Further inspection reveals an oddity. The group has an airCoreDist of 0. That’s implies the group is at the center of the planet! That can’t be correct! What happens in Group::update if airCoreDist is 0? It… divides by zero!
Mystery solved. Or rather that mystery could have been solved in short order with a full dump. As it turns out this crash occurred in a time before we even considered saving full dumps. Working backwards from the weapon to the nav group took multiple patches and a great deal of time from more than a few people.
Would I have gladly paid 15 cents to fix that bug? Yes, yes I would.
If your server is crashing regularly then storing a full dump for each one could get quite expensive. I think this is an addressable issue.
When using Amazon most of the cost, 80 percent, is in data access. Data storage is the cheap part. Only remote server crashes need remote storage so internal builds should have no cost. Retail crashes should be rare so there shouldn’t be many to begin with.
A more involved solution would be to check the callstack prior to uploading the dump. There’s little reason to store more than a few dumps per callstack.
You can of course also store the dumps on your own server and hard drive rather than in the cloud. We host our game servers across a large number of machines both physical (SoftLayer) and virtual (EC2). For easy access we want to store dumps in a central location. S3 just happens to be the simplest choice.
So far I’ve only talked about server crashes. That’s because it is 100% unacceptable to upload a multi-gigabyte crash dump from a player’s machine without permission6. If you really need a full dump from a customer then you need an interface to ask for their help to save and upload the file. It’s not something we’ve needed thus far7.

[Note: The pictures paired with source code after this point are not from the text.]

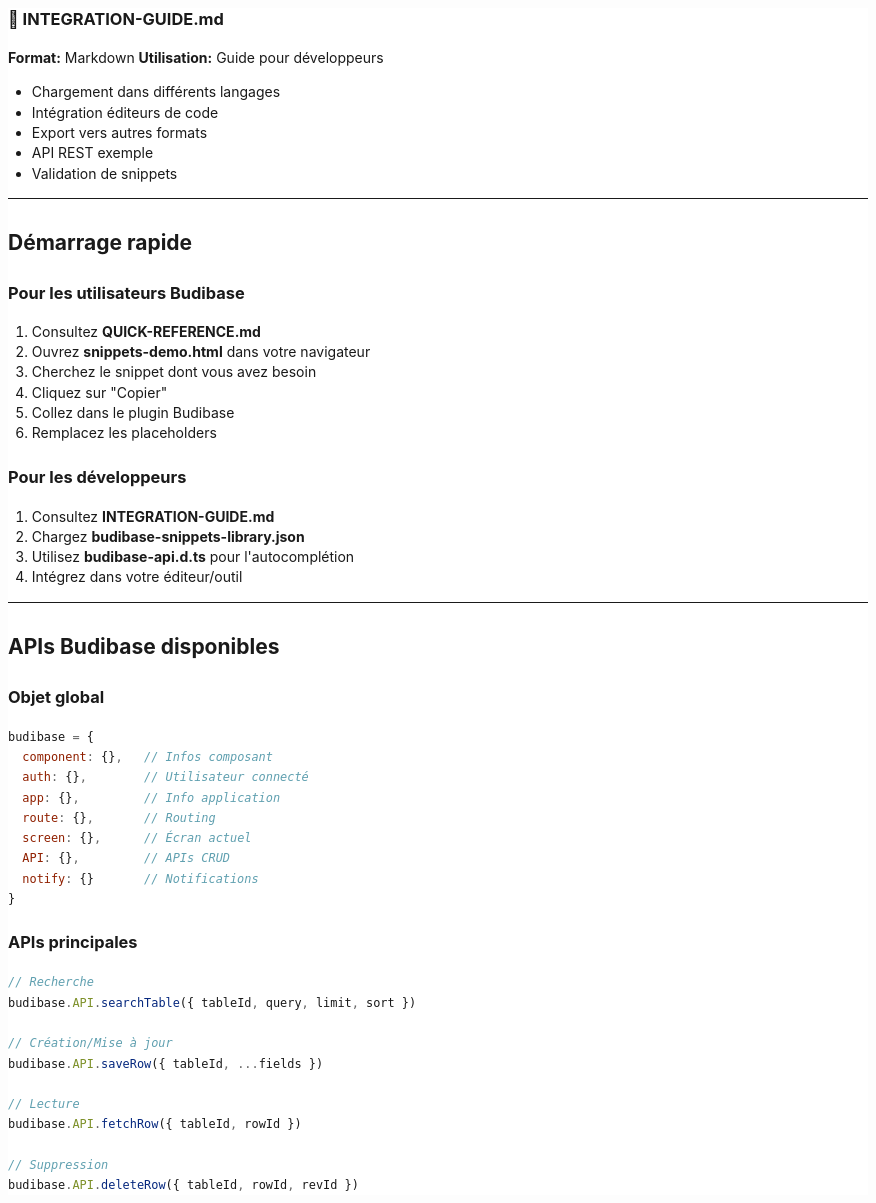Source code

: ### 📄 INTEGRATION-GUIDE.md

**Format:** Markdown
**Utilisation:** Guide pour développeurs

- Chargement dans différents langages
- Intégration éditeurs de code
- Export vers autres formats
- API REST exemple
- Validation de snippets

---

## Démarrage rapide

### Pour les utilisateurs Budibase

1. Consultez **QUICK-REFERENCE.md**
2. Ouvrez **snippets-demo.html** dans votre navigateur
3. Cherchez le snippet dont vous avez besoin
4. Cliquez sur "Copier"
5. Collez dans le plugin Budibase
6. Remplacez les placeholders

### Pour les développeurs

1. Consultez **INTEGRATION-GUIDE.md**
2. Chargez **budibase-snippets-library.json**
3. Utilisez **budibase-api.d.ts** pour l'autocomplétion
4. Intégrez dans votre éditeur/outil

---

## APIs Budibase disponibles

### Objet global

```javascript
budibase = {
  component: {},   // Infos composant
  auth: {},        // Utilisateur connecté
  app: {},         // Info application
  route: {},       // Routing
  screen: {},      // Écran actuel
  API: {},         // APIs CRUD
  notify: {}       // Notifications
}
```

### APIs principales

```javascript
// Recherche
budibase.API.searchTable({ tableId, query, limit, sort })

// Création/Mise à jour
budibase.API.saveRow({ tableId, ...fields })

// Lecture
budibase.API.fetchRow({ tableId, rowId })

// Suppression
budibase.API.deleteRow({ tableId, rowId, revId })

```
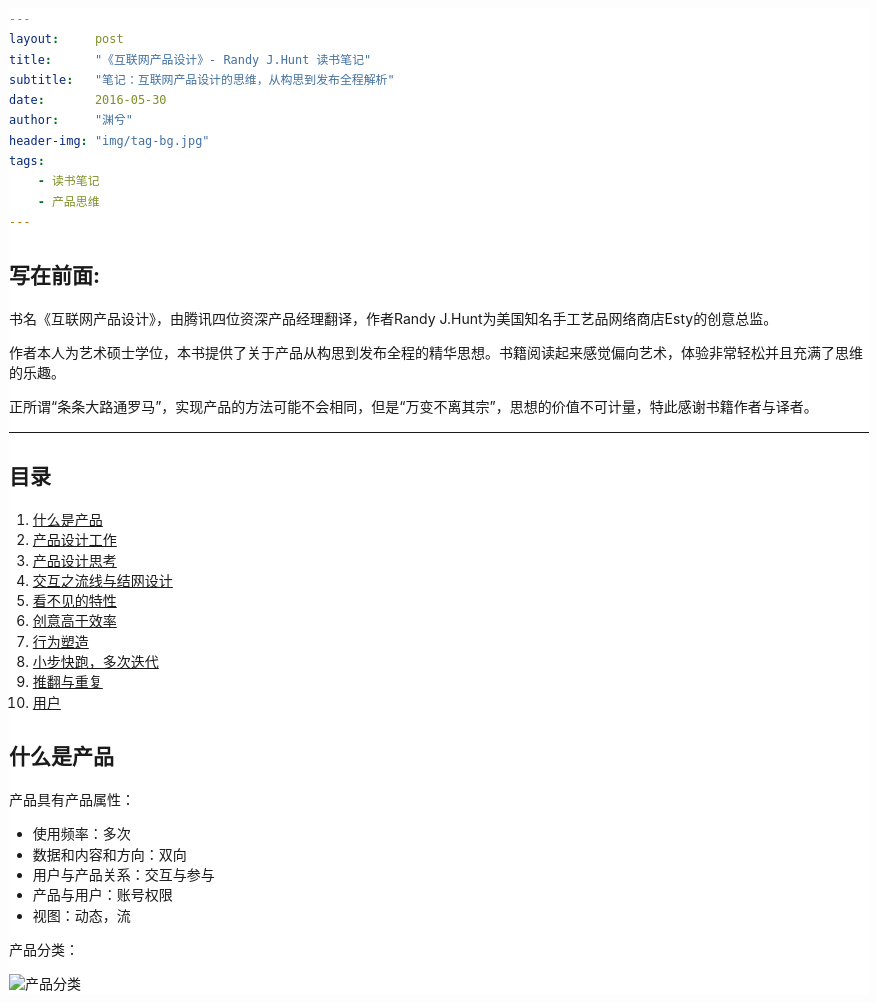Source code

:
 ```yaml
---
layout:     post
title:      "《互联网产品设计》- Randy J.Hunt 读书笔记"
subtitle:   "笔记：互联网产品设计的思维，从构思到发布全程解析"
date:       2016-05-30
author:     "渊兮"
header-img: "img/tag-bg.jpg"
tags:
    - 读书笔记
    - 产品思维 
---
```





## 写在前面: ##

书名《互联网产品设计》，由腾讯四位资深产品经理翻译，作者Randy J.Hunt为美国知名手工艺品网络商店Esty的创意总监。

作者本人为艺术硕士学位，本书提供了关于产品从构思到发布全程的精华思想。书籍阅读起来感觉偏向艺术，体验非常轻松并且充满了思维的乐趣。

正所谓“条条大路通罗马”，实现产品的方法可能不会相同，但是“万变不离其宗”，思想的价值不可计量，特此感谢书籍作者与译者。

---

## 目录 ##

1. [什么是产品](#section-1)
2. [产品设计工作](#section-2)
3. [产品设计思考](#section-3)
4. [交互之流线与结网设计](#section-4)
5. [看不见的特性](#section-5)
6. [创意高于效率](#section-6)
7. [行为塑造](#section-7)
8. [小步快跑，多次迭代](#section-8)
9. [推翻与重复](#section-9)
10. [用户](#section-10)



## 什么是产品 ##

产品具有产品属性：

- 使用频率：多次
- 数据和内容和方向：双向
- 用户与产品关系：交互与参与
- 产品与用户：账号权限
- 视图：动态，流

产品分类：

![产品分类](http://o6ffmzmqs.bkt.clouddn.com/img/nodes/01-001.png?watermark/2/text/dWFueGkuY29t/font/5a6L5L2T/fontsize/200/fill/IzlDOTY5Ng==/dissolve/100/gravity/SouthEast/dx/1/dy/1)
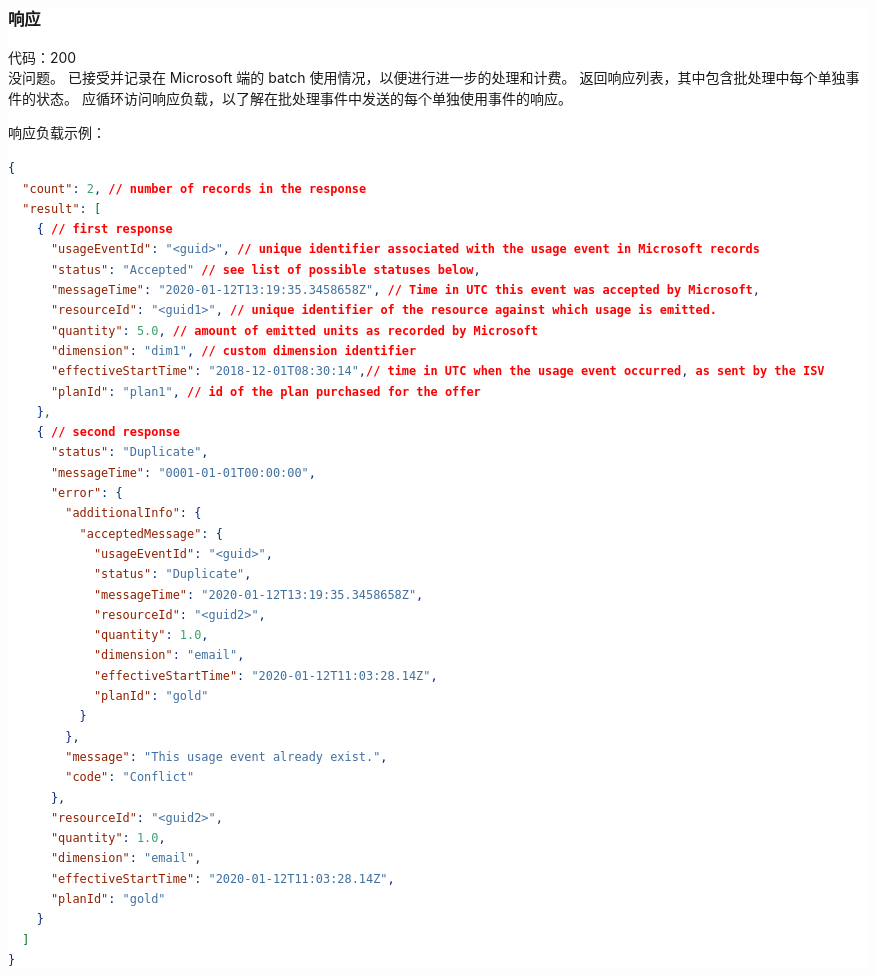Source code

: ### <a name="responses"></a>响应

代码：200<br>
没问题。 已接受并记录在 Microsoft 端的 batch 使用情况，以便进行进一步的处理和计费。 返回响应列表，其中包含批处理中每个单独事件的状态。 应循环访问响应负载，以了解在批处理事件中发送的每个单独使用事件的响应。

响应负载示例： 

```json
{
  "count": 2, // number of records in the response
  "result": [
    { // first response
      "usageEventId": "<guid>", // unique identifier associated with the usage event in Microsoft records
      "status": "Accepted" // see list of possible statuses below,
      "messageTime": "2020-01-12T13:19:35.3458658Z", // Time in UTC this event was accepted by Microsoft,
      "resourceId": "<guid1>", // unique identifier of the resource against which usage is emitted.
      "quantity": 5.0, // amount of emitted units as recorded by Microsoft 
      "dimension": "dim1", // custom dimension identifier
      "effectiveStartTime": "2018-12-01T08:30:14",// time in UTC when the usage event occurred, as sent by the ISV
      "planId": "plan1", // id of the plan purchased for the offer
    },
    { // second response
      "status": "Duplicate",
      "messageTime": "0001-01-01T00:00:00",
      "error": {
        "additionalInfo": {
          "acceptedMessage": {
            "usageEventId": "<guid>",
            "status": "Duplicate",
            "messageTime": "2020-01-12T13:19:35.3458658Z",
            "resourceId": "<guid2>",
            "quantity": 1.0,
            "dimension": "email",
            "effectiveStartTime": "2020-01-12T11:03:28.14Z",
            "planId": "gold"
          }
        },
        "message": "This usage event already exist.",
        "code": "Conflict"
      },
      "resourceId": "<guid2>",
      "quantity": 1.0,
      "dimension": "email",
      "effectiveStartTime": "2020-01-12T11:03:28.14Z",
      "planId": "gold"
    }
  ]
}
```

I’ve also talked almost exclusively about Windows. Breakpad does save mini-dump format crash files for Linux and OS X. These provide limited information when loaded into Visual Studio but can be converted to core dump files for more thorough debugging. I don’t have any direct experience with this so I can’t comment in detail.
Server crashes suck. Hard to repro crashes suck more. Make your life easier by saving a full dump on crash. It turns nightmare bugs into easy for only a handful of pennies.